Now let’s take a look at what the main drivers are for the prediction of housing prices according to this model. Click on ‘Related’ to get the screen below:
On the screen above, we will click on the first set of generated data called the “Numeric Prediction model based on the Boston housing dataset. Drivers”. That will bring up the data set generated by the model creation process that outlines the main drivers. Click on ‘Visualize’ in the top right-hand corner to analyze the data. Hold down CTRL and select ‘Driver Name’, ‘Coefficient’ and ‘Correlation’ and drag them onto the visualization canvas. If you select a visualization type of vertical bar chart, you will see the following main drivers (sorted by Coefficient high to low):
The number of rooms (rm) and whether the house is on the Charles River or not (chas) are strongly positively correlated with the housing price (as these go up so does the price of the house). On the other side, we can see that the pupil-teacher ratio (ptratio) and % of the population of lower status (lstat) are negatively correlated with housing prices.

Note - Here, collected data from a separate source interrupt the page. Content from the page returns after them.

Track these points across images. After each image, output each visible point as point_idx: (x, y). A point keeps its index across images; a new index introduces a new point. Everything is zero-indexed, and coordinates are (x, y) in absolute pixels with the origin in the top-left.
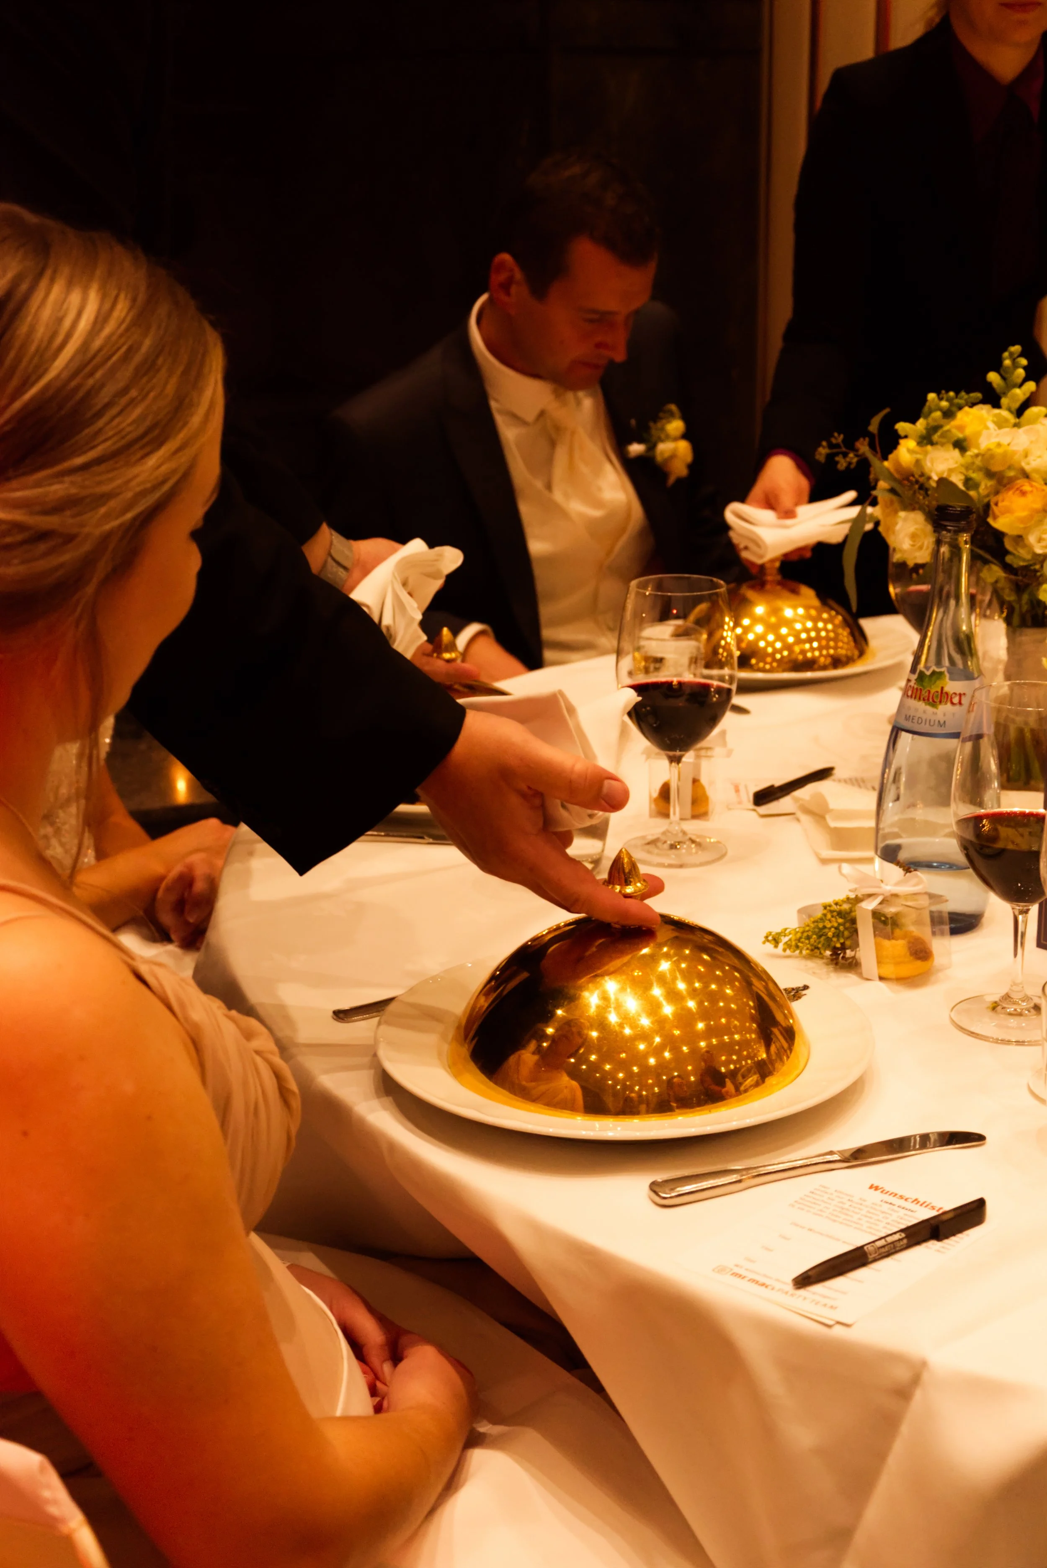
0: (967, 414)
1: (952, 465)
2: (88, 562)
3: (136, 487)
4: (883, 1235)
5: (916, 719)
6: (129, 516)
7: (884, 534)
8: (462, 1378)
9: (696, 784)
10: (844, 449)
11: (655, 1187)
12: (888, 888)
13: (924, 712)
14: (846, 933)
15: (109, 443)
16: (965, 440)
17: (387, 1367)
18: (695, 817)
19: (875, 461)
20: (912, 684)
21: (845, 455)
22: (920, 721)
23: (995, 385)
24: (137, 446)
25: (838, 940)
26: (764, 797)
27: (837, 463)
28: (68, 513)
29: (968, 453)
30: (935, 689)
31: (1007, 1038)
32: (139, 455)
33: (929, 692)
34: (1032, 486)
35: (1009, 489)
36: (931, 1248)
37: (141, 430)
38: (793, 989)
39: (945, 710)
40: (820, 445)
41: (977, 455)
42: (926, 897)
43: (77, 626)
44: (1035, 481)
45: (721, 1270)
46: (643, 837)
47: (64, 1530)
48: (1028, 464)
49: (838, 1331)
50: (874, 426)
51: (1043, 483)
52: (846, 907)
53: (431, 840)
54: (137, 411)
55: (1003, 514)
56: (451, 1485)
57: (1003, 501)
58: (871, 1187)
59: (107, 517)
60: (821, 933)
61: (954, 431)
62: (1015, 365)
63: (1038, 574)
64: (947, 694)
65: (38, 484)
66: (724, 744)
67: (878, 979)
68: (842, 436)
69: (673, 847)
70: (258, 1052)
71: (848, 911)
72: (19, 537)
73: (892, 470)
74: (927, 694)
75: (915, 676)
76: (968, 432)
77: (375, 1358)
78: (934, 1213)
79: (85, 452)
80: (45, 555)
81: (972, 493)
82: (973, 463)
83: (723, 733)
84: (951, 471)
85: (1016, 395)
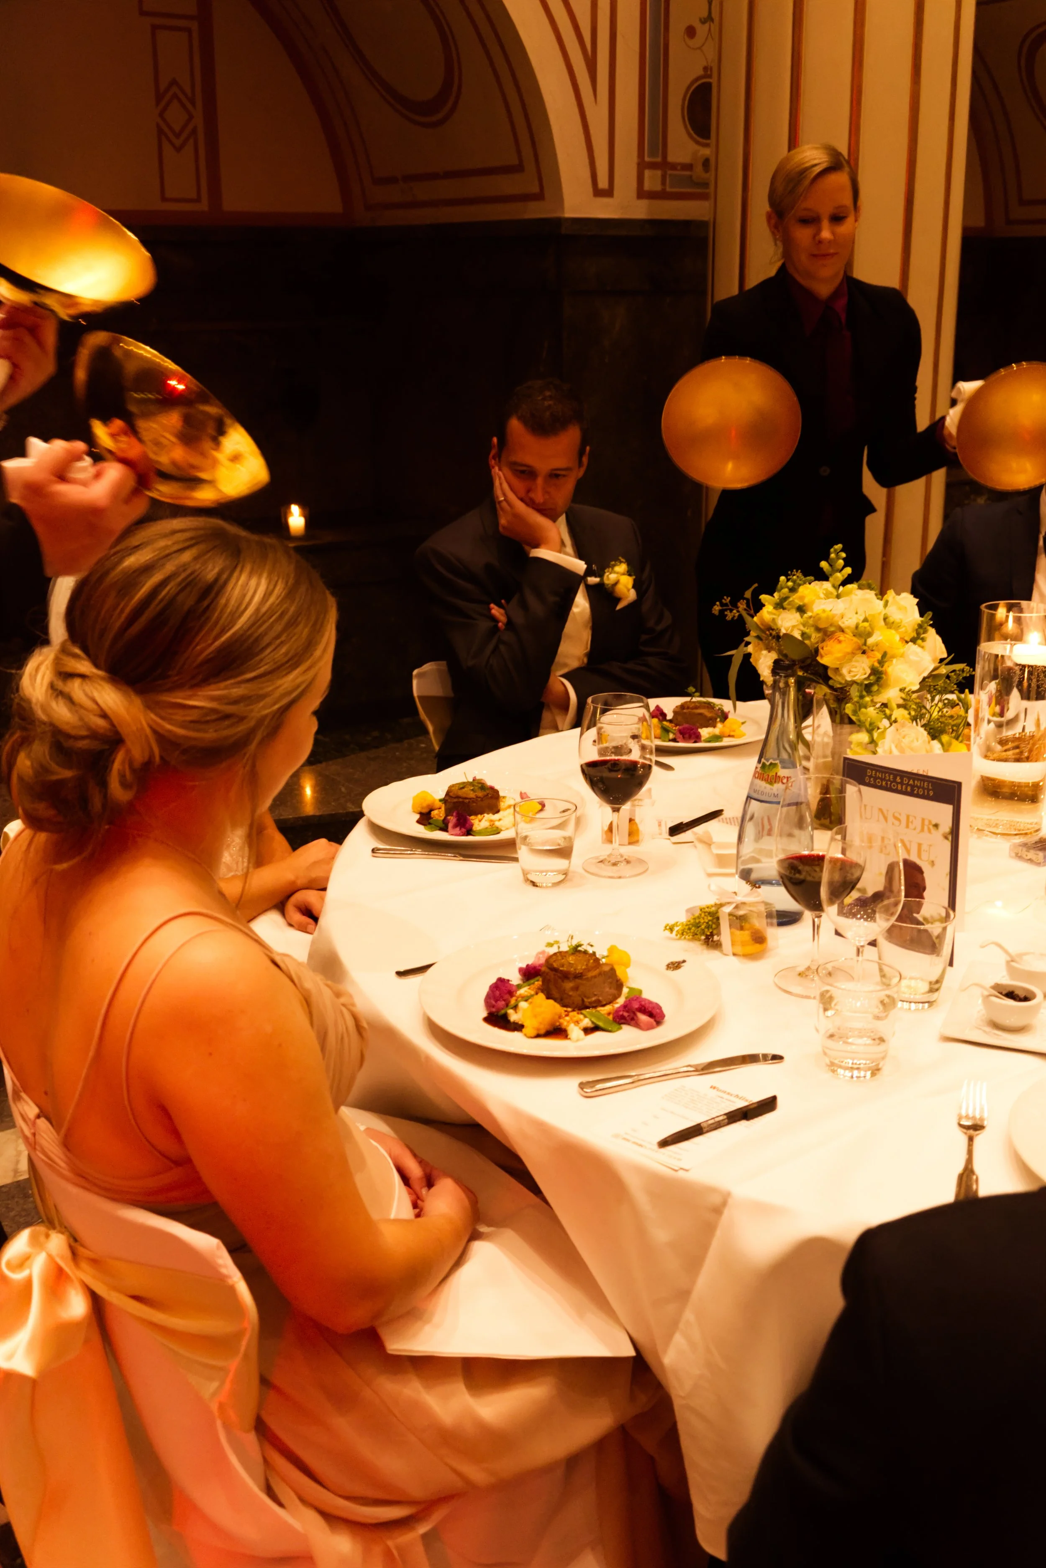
0: (807, 588)
1: (794, 623)
2: (252, 732)
3: (281, 691)
4: (714, 1116)
5: (760, 792)
6: (277, 706)
7: (754, 664)
8: (468, 1197)
9: (632, 822)
10: (730, 607)
11: (582, 1086)
12: (739, 899)
13: (765, 788)
14: (714, 926)
15: (266, 667)
16: (804, 605)
17: (424, 1191)
18: (630, 843)
19: (747, 618)
20: (758, 770)
21: (731, 611)
22: (762, 793)
23: (825, 570)
24: (283, 667)
25: (708, 930)
26: (676, 830)
27: (727, 615)
28: (242, 704)
29: (805, 615)
30: (772, 773)
31: (808, 995)
32: (284, 673)
33: (768, 776)
34: (845, 637)
35: (831, 638)
36: (743, 1124)
37: (286, 659)
38: (676, 962)
39: (778, 787)
40: (715, 604)
41: (811, 617)
42: (763, 905)
43: (244, 767)
44: (847, 634)
45: (616, 1136)
46: (597, 858)
47: (230, 1282)
48: (843, 623)
49: (681, 1174)
50: (748, 594)
51: (852, 635)
52: (713, 909)
53: (461, 858)
54: (284, 650)
55: (826, 655)
56: (459, 1262)
57: (827, 647)
58: (711, 1087)
59: (264, 708)
60: (697, 925)
61: (796, 601)
62: (838, 558)
63: (848, 693)
64: (779, 777)
65: (226, 688)
66: (650, 796)
67: (732, 954)
68: (729, 598)
69: (615, 864)
70: (344, 1005)
71: (715, 912)
72: (214, 717)
73: (759, 623)
74: (767, 777)
75: (760, 766)
76: (806, 601)
77: (416, 1185)
78: (746, 1104)
79: (254, 670)
80: (229, 727)
81: (807, 642)
82: (808, 622)
83: (650, 790)
84: (794, 627)
85: (837, 577)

Step 4: Apply the machine learning predictive model we just trained to a data set to predict housing prices
Now we are ready to apply our trained ML model to predict housing prices. One thing to keep in mind is that the data set to which the ML model will be applied needs to have the same inputs (i.e., columns) as the trained ML model. To achieve this, we will apply our trained ML model to the original Boston housing data set.
To apply an ML model we need to create a data flow in OAC. Click on ‘Create’ in the upper right-hand corner and then click on ‘Data Flow’. Click on your Boston housing data set to add it to the data flow:
Use the scroll bar on the left-hand side to scroll down until you see the ‘Apply Model’. Drag ‘Apply Model’ onto the plus sign to the right of the Boston Housing data set. Select the machine learning model we just created and trained (in my case it will be the model called “Numeric Prediction model based on the Boston Housing data set). Select OK.
Now we need to give the column that will contain the predicted value a name and also save the data set that will be created when we run the model. The column name for the predicted value defaults to “PredictedValue” and we will leave it that way. Use the scroll bar on the left to scroll back up until you see ‘Save Data Set’. Drag ‘Save Data Set’ next to the ‘Apply Model’. Give the new data set a name, save it to data set storage and change House ID to be treated as an attribute.
Lastly, we need to save the data flow and then run it to create the new data set with the predicted value. As we did before, please click on ‘Save’ in the upper right-hand corner and give the data flow whatever name you like. Then click on ‘Run Data Flow’ to apply the model to the Boston housing data set to predict housing prices. This will create a data set that we will analyze in the next step.
Step 5: Analyze the predicted values
Click on the ‘hamburger’ icon in the upper left-hand corner and then click on ‘Data’ to find your data set with the predicted value. Once you find your data set, click on the ‘Actions Menu’ for your data set and select ‘Create Project’ (my data set is called ‘Housing Prices with Predicted Value’):
Select ‘PredictedValue’, ‘medv’ and ‘House ID’ and select ‘Scatter’ as the visualization type. You will see the predicted value for each House ID compared to the original median value. Although there are some outliers the majority of the predictions are close to the original house value:
I encourage you to explore the machine learning capabilities of Oracle Analytics Cloud. Have fun!